## Exercise prompt
Give the number of lines in the data below that contain the string "Gedächtnis", with case counting; reply with the number alone.

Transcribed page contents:

● ● ●

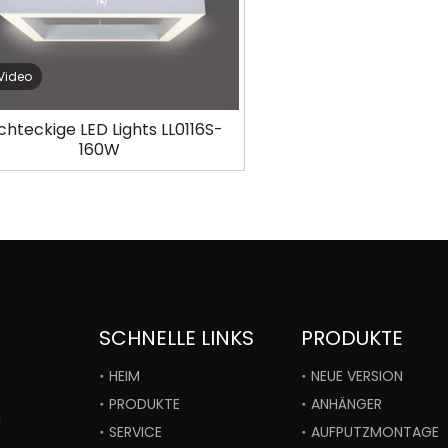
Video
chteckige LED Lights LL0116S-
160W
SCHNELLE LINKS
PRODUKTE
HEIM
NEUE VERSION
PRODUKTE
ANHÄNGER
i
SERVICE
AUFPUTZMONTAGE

● ● ●

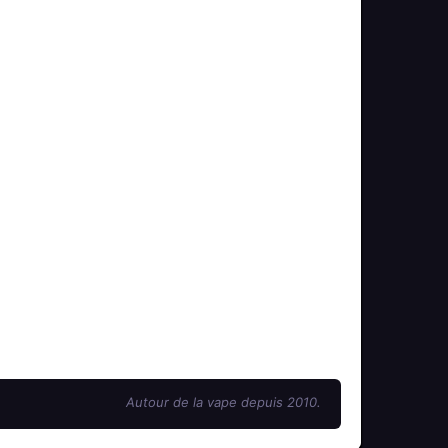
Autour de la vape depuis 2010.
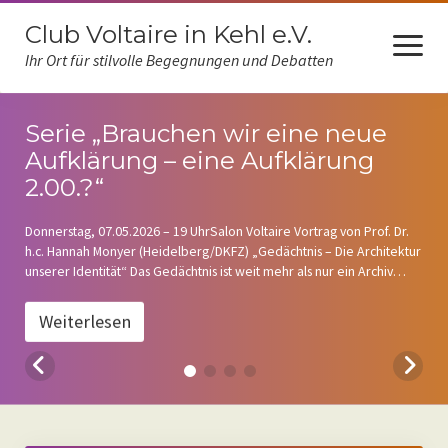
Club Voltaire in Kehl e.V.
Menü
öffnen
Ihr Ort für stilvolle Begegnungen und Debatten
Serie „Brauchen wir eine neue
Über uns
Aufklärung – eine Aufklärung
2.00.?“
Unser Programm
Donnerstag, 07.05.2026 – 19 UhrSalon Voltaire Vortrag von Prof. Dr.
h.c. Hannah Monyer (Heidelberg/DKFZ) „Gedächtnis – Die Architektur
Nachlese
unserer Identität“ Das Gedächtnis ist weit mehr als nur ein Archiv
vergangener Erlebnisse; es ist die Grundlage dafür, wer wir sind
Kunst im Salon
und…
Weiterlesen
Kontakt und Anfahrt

● ● ●

## Response to this task
2